Which lines in the records below include the word "term"? Report each of them in full.

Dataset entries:
↓
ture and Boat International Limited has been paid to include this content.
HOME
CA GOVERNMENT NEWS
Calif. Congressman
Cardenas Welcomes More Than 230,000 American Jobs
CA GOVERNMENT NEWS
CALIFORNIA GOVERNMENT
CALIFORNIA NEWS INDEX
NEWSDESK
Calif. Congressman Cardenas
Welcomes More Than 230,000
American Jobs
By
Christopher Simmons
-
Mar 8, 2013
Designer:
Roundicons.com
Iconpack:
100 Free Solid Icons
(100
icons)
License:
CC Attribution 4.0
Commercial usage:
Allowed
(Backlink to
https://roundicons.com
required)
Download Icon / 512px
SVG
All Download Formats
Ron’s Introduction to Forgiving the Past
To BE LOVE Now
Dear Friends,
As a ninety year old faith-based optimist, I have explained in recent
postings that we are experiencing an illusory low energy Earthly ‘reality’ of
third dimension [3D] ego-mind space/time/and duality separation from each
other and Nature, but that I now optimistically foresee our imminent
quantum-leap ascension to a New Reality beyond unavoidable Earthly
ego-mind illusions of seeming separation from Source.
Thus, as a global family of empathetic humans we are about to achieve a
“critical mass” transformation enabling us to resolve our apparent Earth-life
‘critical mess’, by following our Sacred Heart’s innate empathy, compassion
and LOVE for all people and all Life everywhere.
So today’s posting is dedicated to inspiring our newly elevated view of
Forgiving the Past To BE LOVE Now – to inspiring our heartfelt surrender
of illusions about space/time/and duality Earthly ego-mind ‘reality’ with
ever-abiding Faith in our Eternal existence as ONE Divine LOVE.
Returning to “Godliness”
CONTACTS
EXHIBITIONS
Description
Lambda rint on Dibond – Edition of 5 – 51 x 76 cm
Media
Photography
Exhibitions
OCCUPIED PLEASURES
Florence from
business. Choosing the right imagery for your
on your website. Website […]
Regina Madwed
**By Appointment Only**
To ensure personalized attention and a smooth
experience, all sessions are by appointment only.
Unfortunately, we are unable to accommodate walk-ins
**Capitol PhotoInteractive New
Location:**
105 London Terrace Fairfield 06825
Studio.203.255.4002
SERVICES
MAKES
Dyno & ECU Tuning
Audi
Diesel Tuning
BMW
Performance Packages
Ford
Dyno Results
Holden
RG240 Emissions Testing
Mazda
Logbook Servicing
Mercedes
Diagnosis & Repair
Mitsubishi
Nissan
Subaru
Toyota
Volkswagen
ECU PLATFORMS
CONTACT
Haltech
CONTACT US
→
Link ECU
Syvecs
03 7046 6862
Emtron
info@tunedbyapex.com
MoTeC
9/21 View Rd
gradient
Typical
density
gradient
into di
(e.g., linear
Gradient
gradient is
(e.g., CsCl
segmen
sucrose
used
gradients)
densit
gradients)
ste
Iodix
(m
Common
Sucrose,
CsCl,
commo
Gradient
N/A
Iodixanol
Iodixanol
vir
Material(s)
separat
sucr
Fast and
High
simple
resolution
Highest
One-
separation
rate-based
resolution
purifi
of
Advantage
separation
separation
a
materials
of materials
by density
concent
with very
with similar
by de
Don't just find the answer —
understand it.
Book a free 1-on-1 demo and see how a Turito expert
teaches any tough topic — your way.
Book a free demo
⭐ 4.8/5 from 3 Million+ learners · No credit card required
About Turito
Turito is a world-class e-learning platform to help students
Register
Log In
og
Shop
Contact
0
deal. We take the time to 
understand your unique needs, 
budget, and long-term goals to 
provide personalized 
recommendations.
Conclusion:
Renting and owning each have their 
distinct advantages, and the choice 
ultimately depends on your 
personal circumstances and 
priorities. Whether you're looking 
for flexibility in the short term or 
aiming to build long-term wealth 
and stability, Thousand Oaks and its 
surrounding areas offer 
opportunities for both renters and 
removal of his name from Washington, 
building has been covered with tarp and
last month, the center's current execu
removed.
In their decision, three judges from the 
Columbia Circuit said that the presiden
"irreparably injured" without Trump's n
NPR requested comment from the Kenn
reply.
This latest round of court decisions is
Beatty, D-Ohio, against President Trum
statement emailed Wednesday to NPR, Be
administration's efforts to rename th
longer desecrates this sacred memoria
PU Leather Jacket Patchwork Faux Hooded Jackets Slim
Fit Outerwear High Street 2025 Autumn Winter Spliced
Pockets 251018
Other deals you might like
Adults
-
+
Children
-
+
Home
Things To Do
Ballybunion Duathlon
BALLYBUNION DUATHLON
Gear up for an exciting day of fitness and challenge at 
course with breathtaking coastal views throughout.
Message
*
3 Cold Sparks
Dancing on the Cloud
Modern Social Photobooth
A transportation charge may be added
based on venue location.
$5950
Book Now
↑
● ANSWER BELOW
budget, and long-term goals to 
for flexibility in the short term or 
aiming to build long-term wealth 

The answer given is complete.